ロシアは日曜日、 NATO国境付近の北極海バレンツ海でフリゲート艦から3M22ジルコン極超音速ミサイルを発射した際の画像を公開した。この発射は、ロシアの無人機数機がNATO加盟国のポーランドとルーマニアの領空を侵犯した数日後に発生し、西側諸国との緊張が高まる中で行われた。
ジルコンの試験は、ベラルーシとの合同演習「ザーパド2025」の一環である。ザーパド2025は、両同盟国の防衛能力と連携能力を評価することを目的とした1週間の軍事演習である。また、この試験は、ウクライナ侵攻開始から3年以上が経過したにもかかわらず、ロシア軍が大きな損失を被っているにもかかわらず、その戦力が依然として弱まっていないことを示すものでもある。
テレグラムで最初に共有された動画では、フリゲート艦「アドミラル・ゴロフコ」の乗組員が、西側をノルウェー海に接するバレンツ海の標的に向けて「ジルコン」を発射している様子が映っている。ロシア国防省によると、標的は同艦の極超音速ミサイルの直撃によって破壊された。このミサイルは最大1,000キロメートルの距離まで到達し、マッハ9(音速の9倍)で飛行する。

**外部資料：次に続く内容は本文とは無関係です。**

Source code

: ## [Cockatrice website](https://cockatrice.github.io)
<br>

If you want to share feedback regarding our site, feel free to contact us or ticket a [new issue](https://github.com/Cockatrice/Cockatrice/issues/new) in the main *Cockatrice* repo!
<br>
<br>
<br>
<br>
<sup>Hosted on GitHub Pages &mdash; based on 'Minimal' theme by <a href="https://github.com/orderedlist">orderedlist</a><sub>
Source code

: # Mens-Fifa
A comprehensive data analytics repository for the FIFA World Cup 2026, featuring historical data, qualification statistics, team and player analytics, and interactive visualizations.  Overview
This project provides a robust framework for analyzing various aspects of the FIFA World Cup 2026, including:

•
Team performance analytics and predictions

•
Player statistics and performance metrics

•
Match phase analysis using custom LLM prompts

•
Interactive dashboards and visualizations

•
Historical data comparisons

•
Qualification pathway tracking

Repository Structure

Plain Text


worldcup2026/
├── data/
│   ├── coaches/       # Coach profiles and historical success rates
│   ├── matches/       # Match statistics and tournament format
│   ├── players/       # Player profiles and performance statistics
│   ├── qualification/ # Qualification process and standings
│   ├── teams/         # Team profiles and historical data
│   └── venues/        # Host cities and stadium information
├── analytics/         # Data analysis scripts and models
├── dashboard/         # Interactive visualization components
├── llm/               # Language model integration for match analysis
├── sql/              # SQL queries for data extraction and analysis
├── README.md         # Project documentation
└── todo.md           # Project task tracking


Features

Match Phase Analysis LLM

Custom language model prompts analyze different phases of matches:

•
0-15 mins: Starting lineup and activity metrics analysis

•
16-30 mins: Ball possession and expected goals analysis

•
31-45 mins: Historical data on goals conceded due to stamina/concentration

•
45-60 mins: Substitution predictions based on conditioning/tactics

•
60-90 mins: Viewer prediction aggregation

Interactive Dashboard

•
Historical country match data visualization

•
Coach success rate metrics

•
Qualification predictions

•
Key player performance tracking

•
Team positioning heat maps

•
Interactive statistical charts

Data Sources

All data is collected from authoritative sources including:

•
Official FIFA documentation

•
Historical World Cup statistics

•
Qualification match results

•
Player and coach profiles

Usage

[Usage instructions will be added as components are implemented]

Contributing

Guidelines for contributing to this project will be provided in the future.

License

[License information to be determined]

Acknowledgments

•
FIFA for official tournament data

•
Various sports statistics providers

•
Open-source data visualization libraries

画像には、スコーイSu-34超音速戦闘爆撃機の訓練の様子も写っている。この2人乗りの戦闘爆撃機は、最大8トンの武装を搭載し、給油なしで最大2,485マイル(4,000キロメートル)飛行できる(外部燃料タンクを使用すると4,350マイル(7,000キロメートル)以上飛行できる)。
ロシアがウクライナの民間人標的に対して、ジルコンやキンジャールといった極超音速ミサイルを使用したという証拠がある。これらのミサイルは迎撃が事実上不可能である。これは、ミサイルの速度だけでなく、機動性にも優れているためである。ミサイルは飛行中に進路を変更し、(限定的ではあるが)防衛システムを回避することができる。

2024年11月17日、空爆中にキエフの5階建ての住宅に命中したロシアの極超音速ミサイル「ジルコン」の残骸。
セルゲイ・スピンスキー/AFP via Getty Images故意の挑発か事故か?
今週、NATOはロシアの無人機によるポーランドとルーマニアの領空侵犯が相次いだことを受け、国際的な警戒を強めた。ロシア・ウクライナ戦争において、少なくともこれほどの規模の領空侵犯は記録されていない。9月10日には、少なくとも19機のロシア製無人機がポーランド領空に侵入し、NATO戦闘機によって迎撃・撃墜されたが、地上に大きな被害はなかった。ポーランド政府はこの事件を「前例のない侵害」であり「大規模な挑発」だと表現し、NATO事務総長のマルク・ルッテ氏も同様の見解を示した。
ポーランドはその後、NATO憲章第4条を援用した。同条は、NATO加盟国間の協議メカニズムを規定し、「合意に達し行動を起こす前に、意見や情報を交換し、問題を議論する」ことを目的としている。加盟国間のこの議論を受け、加盟国はミサイルやドローンの脅威に対抗するため、先進的な戦闘機や防衛システムの配備などを通じて、同盟国の東部戦線の防衛態勢を強化する軍事イニシアチブ「東部哨戒作戦」を開始した。
9月13日、ルーマニアがロシアからとみられるドローンを領空内に検知したため、再び警報が発令された。NATO領空へのロシア製ドローンの侵入は、国際社会から広く非難を浴びた。米国は被害を受けた国々への支持を表明した。「これは容認できない、遺憾で危険な出来事だ」と、マルコ・ルビオ米国務長官は述べた。「ドローンが意図的に発射されたことは疑いようがない。問題は、ポーランドへの侵入が意図されていたかどうかだ」。ロシア政府はポーランドを標的にしていなかったと主張し、ベラルーシはドローンが当初の軌道から外れたと主張した。
ロシアとベラルーシによる合同軍事演習「ザーパド2025」は、説明を試みる試みにもかかわらず、東欧の緊張緩和にはほとんど役立っていない。両国は演習が防衛的な性質のものと主張しているものの、NATO国境に近い場所での演習や北極圏での極超音速ミサイルの実験は、大西洋同盟加盟国の間で新たな懸念を引き起こしている。